Julgo que nunca me senti assim. E também isto já o escrevei várias vezes. De todas, porém, me levantei, revigorado, cheio de novos motivos para continuar por este estranho caminho. Mas agora o cerco da Ausência está atingindo proporções dificilmente suportáveis. Até Maria parece reduzida a uma imóvel, silenciosa duna do Deserto. A Sua Voz parece toda forjada pelo meu talento natural para o teatro. Ora acreditar, em tais circunstâncias, na Assistência do Espírito na gravação destes textos torna-se um verdadeiro acto de Fé no Impossível.
A escuridão em que caminho é absoluta e gelada. Deste modo, até a sensibilidade para tactear os objectos no negrume me parece ter sido drasticamente diminuída. Que pretende o meu Senhor com tamanha prova?
- Podes dizer-mo Tu, Maria?
- E tu aceitas a Minha ajuda, mesmo tendo a sensação de que estás só a escrever um diálogo de uma peça de teatro?
- Não tenho outra alternativa: se só tenho este talento para tactear a escuridão, não é com ele que tenho que avançar?
- Não admites a hipótese de parar simplesmente, esperando um novo impulso, mais vivo, do Espírito?
- Estás perguntando se não deveria eu escrever só quando me sentisse “inspirado”?

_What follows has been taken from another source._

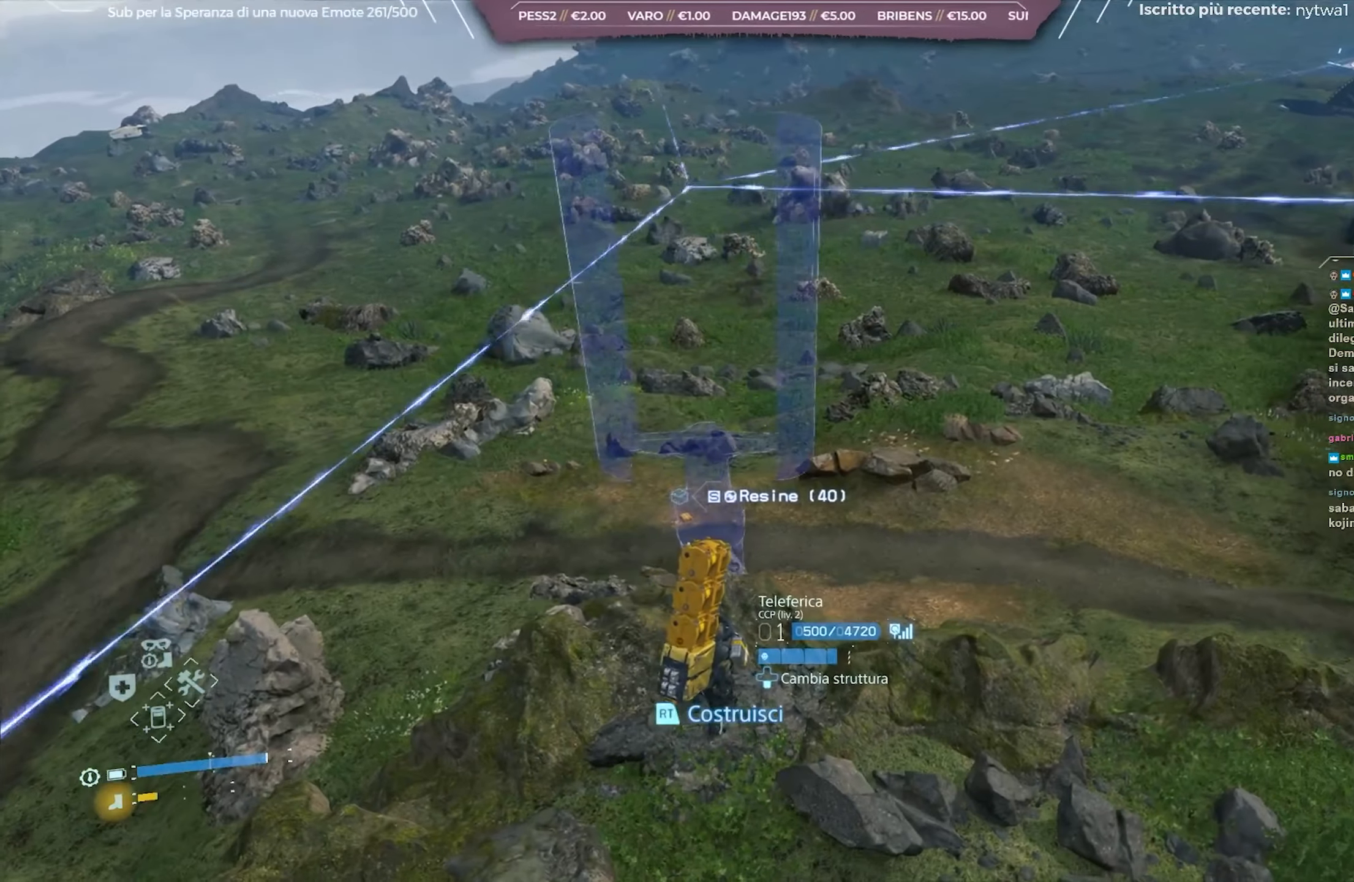
{"buttons": ["L2"], "left_stick": "center", "right_stick": "center", "events": [[117, "right_stick", "up-right"], [250, "right_stick", "center"], [350, "right_stick", "up"], [467, "right_stick", "center"]]}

- Sim e também se não admites que Jesus te queira libertar, pelo menos durante uns tempos, da escrita.
- Não, nunca senti de modo nenhum que Jesus alguma vez me tenha pedido que suspenda a escrita; pelo contrário, sempre subsiste em mim a sensação, mesmo reduzida a pura teimosia, de que devo registar todos os passos do meu caminho, exactamente como os estou vivendo, mesmo que isso me pareça absurdo, mesmo que escandalize o mundo inteiro, mesmo que corra o risco de me desacreditar completamente.
- E essa sensação considera-la um autêntico pedido de Jesus?
- Sim. É das mais fundas certezas que me invadem.
- E vislumbras ao menos a razão desse pedido?
- Sim, julgo que só a vislumbro e não certamente em toda a sua extensão.
- Tenta apresentá-la, mesmo que de forma imprecisa.
- Sinto que Jesus quer registada em pormenor a progressiva morte da minha carne…
- Mas parece que o que está a ser morto são as tuas mais fundas aspirações, os teus mais legítimos desejos, a tua própria Esperança. Até mesmo a tua Fé!
- É verdade! Sinto esta morte lenta mas imparável da minha carne como um ataque brutal a tudo aquilo que me pode prender ao Céu. Parece uma luta desesperada da Morte contra a Vida.
- É então por isso que Jesus não quer que desistas de escrever?
- Sim. Sinto mesmo que são estes momentos-limite que com mais empenho Jesus quer ver registados: eles marcam os mais decisivos passos da Incarnação de Deus na absoluta Desolação a que reduzimos a terra.
- Sim, Meu pequenino, indefeso Profeta: o mundo precisa de reconhecer os passos silenciosos do Seu Libertador!